## [WHAT YOU WILL DO]
Your reply should restate the lines from the top of the entries through the line containing "von und nach Durmersheim mit" word for word, with no pictures.
**** TASK INPUT ****
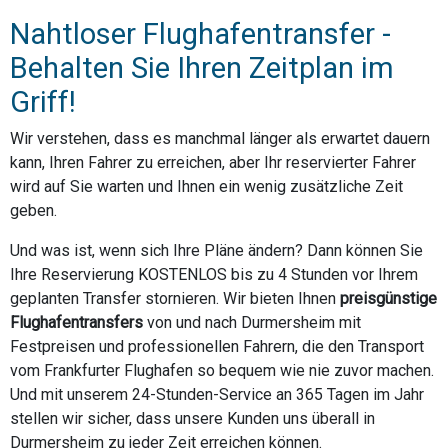
Nahtloser Flughafentransfer -
Behalten Sie Ihren Zeitplan im
Griff!
Wir verstehen, dass es manchmal länger als erwartet dauern
kann, Ihren Fahrer zu erreichen, aber Ihr reservierter Fahrer
wird auf Sie warten und Ihnen ein wenig zusätzliche Zeit
geben.
Und was ist, wenn sich Ihre Pläne ändern? Dann können Sie
Ihre Reservierung KOSTENLOS bis zu 4 Stunden vor Ihrem
geplanten Transfer stornieren. Wir bieten Ihnen
preisgünstige
Flughafentransfers
von und nach Durmersheim mit
Festpreisen und professionellen Fahrern, die den Transport
vom Frankfurter Flughafen so bequem wie nie zuvor machen.
Und mit unserem 24-Stunden-Service an 365 Tagen im Jahr
stellen wir sicher, dass unsere Kunden uns überall in
Durmersheim zu jeder Zeit erreichen können.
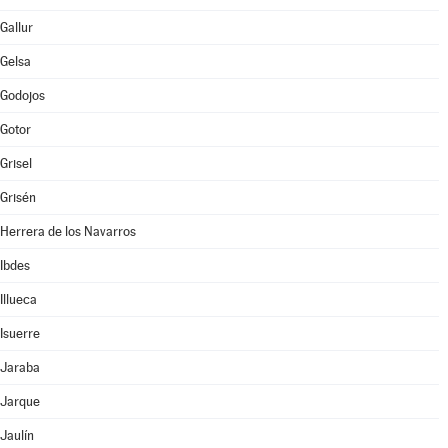
Gallur
Gelsa
Godojos
Gotor
Grisel
Grisén
Herrera de los Navarros
Ibdes
Illueca
Isuerre
Jaraba
Jarque
Jaulín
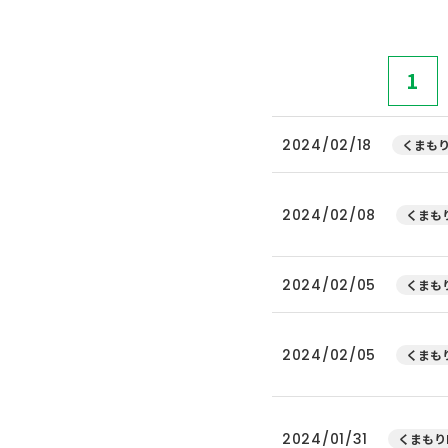
1
2024/02/18
くまもり
2024/02/08
くまもり
2024/02/05
くまもり
2024/02/05
くまもり
2024/01/31
くまもり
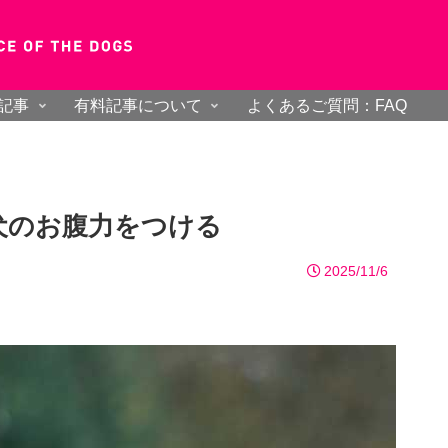
記事
有料記事について
よくあるご質問：FAQ
犬のお腹力をつける
2025/11/6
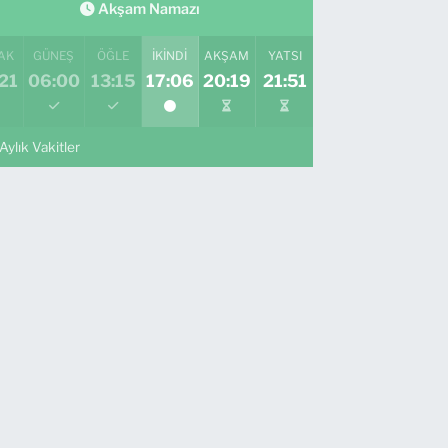
Akşam Namazı
AK
GÜNEŞ
ÖĞLE
İKINDI
AKŞAM
YATSI
21
06:00
13:15
17:06
20:19
21:51
Aylık Vakitler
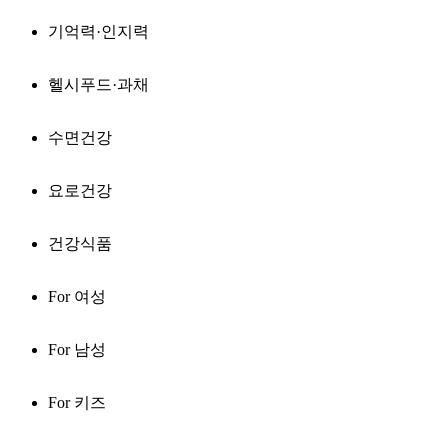
기억력·인지력
헬시푸드·과채
수면건강
요로건강
건강식품
For 여성
For 남성
For 키즈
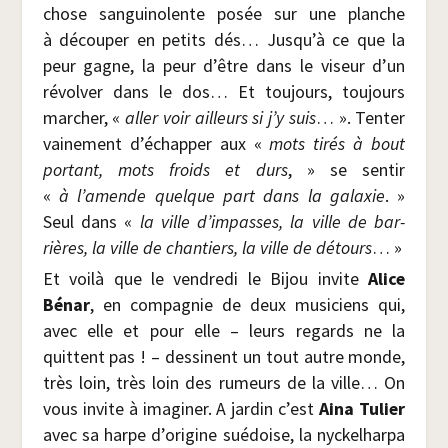
chose san­gui­no­lente posée sur une planche
à décou­per en petits dés… Jusqu’à ce que la
peur gagne, la peur d’être dans le viseur d’un
révol­ver dans le dos… Et tou­jours, tou­jours
mar­cher, «
aller voir ailleurs si j’y suis
… ». Ten­ter
vai­ne­ment d’échapper aux «
mots tirés à bout
por­tant, mots froids et durs
, » se sen­tir
«
à l’amende quelque part dans la galaxie
. »
Seul dans «
la ville d’impasses, la ville de bar­
rières, la ville de chan­tiers, la ville de détours
… »
Et voi­là que le ven­dre­di le Bijou invite
Alice
Bénar
, en com­pa­gnie de deux musi­ciens qui,
avec elle et pour elle – leurs regards ne la
quittent pas ! – des­sinent un tout autre monde,
très loin, très loin des rumeurs de la ville… On
vous invite à ima­gi­ner. A jar­din c’est
Aina Tulier
avec sa harpe d’origine sué­doise, la nyckel­har­pa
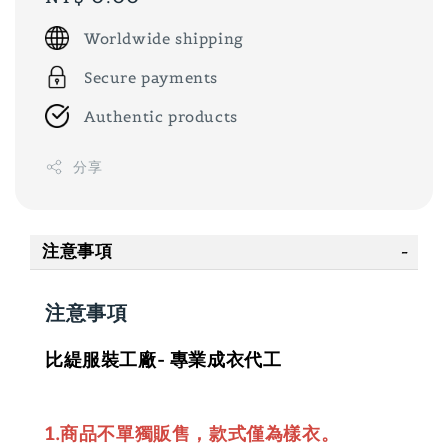
price
Worldwide shipping
Secure payments
Authentic products
分享
注意事項
注意事項
比緹服裝工廠- 專業成衣代工
1.商品不單獨販售，款式僅為樣衣。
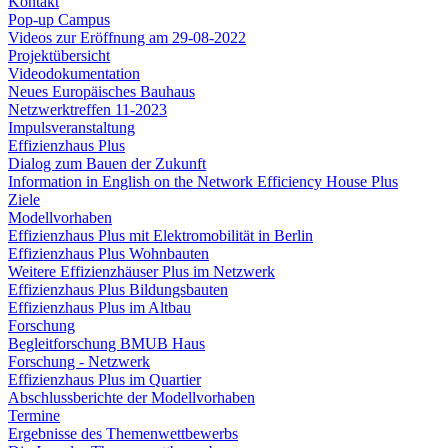
Kontakt
Pop-up Campus
Videos zur Eröffnung am 29-08-2022
Projektübersicht
Videodokumentation
Neues Europäisches Bauhaus
Netzwerktreffen 11-2023
Impulsveranstaltung
Effizienzhaus Plus
Dialog zum Bauen der Zukunft
Information in English on the Network Efficiency House Plus
Ziele
Modellvorhaben
Effizienzhaus Plus mit Elektromobilität in Berlin
Effizienzhaus Plus Wohnbauten
Weitere Effizienzhäuser Plus im Netzwerk
Effizienzhaus Plus Bildungsbauten
Effizienzhaus Plus im Altbau
Forschung
Begleitforschung BMUB Haus
Forschung - Netzwerk
Effizienzhaus Plus im Quartier
Abschlussberichte der Modellvorhaben
Termine
Ergebnisse des Themenwettbewerbs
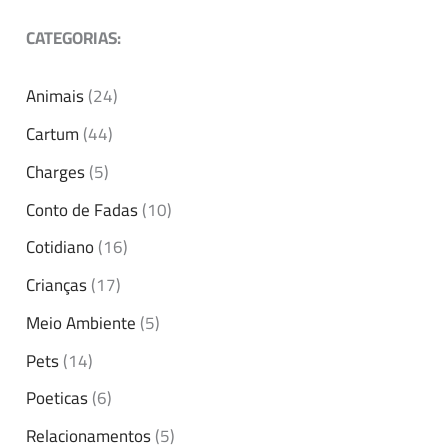
CATEGORIAS:
Animais
(24)
Cartum
(44)
Charges
(5)
Conto de Fadas
(10)
Cotidiano
(16)
Crianças
(17)
Meio Ambiente
(5)
Pets
(14)
Poeticas
(6)
Relacionamentos
(5)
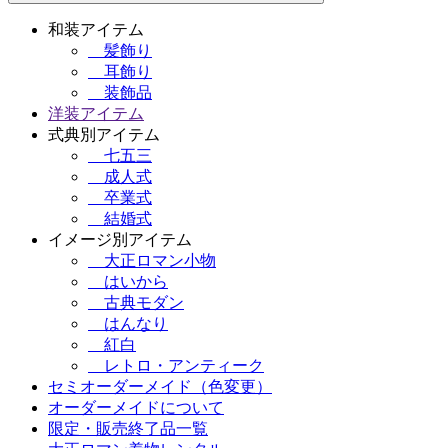
和装アイテム
髪飾り
耳飾り
装飾品
洋装アイテム
式典別アイテム
七五三
成人式
卒業式
結婚式
イメージ別アイテム
大正ロマン小物
はいから
古典モダン
はんなり
紅白
レトロ・アンティーク
セミオーダーメイド（色変更）
オーダーメイドについて
限定・販売終了品一覧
****
## [TASK RESULT]
Nahtloser Flughafentransfer -
Behalten Sie Ihren Zeitplan im
Griff!
Wir verstehen, dass es manchmal länger als erwartet dauern
kann, Ihren Fahrer zu erreichen, aber Ihr reservierter Fahrer
wird auf Sie warten und Ihnen ein wenig zusätzliche Zeit
geben.
Und was ist, wenn sich Ihre Pläne ändern? Dann können Sie
Ihre Reservierung KOSTENLOS bis zu 4 Stunden vor Ihrem
geplanten Transfer stornieren. Wir bieten Ihnen
preisgünstige
Flughafentransfers
von und nach Durmersheim mit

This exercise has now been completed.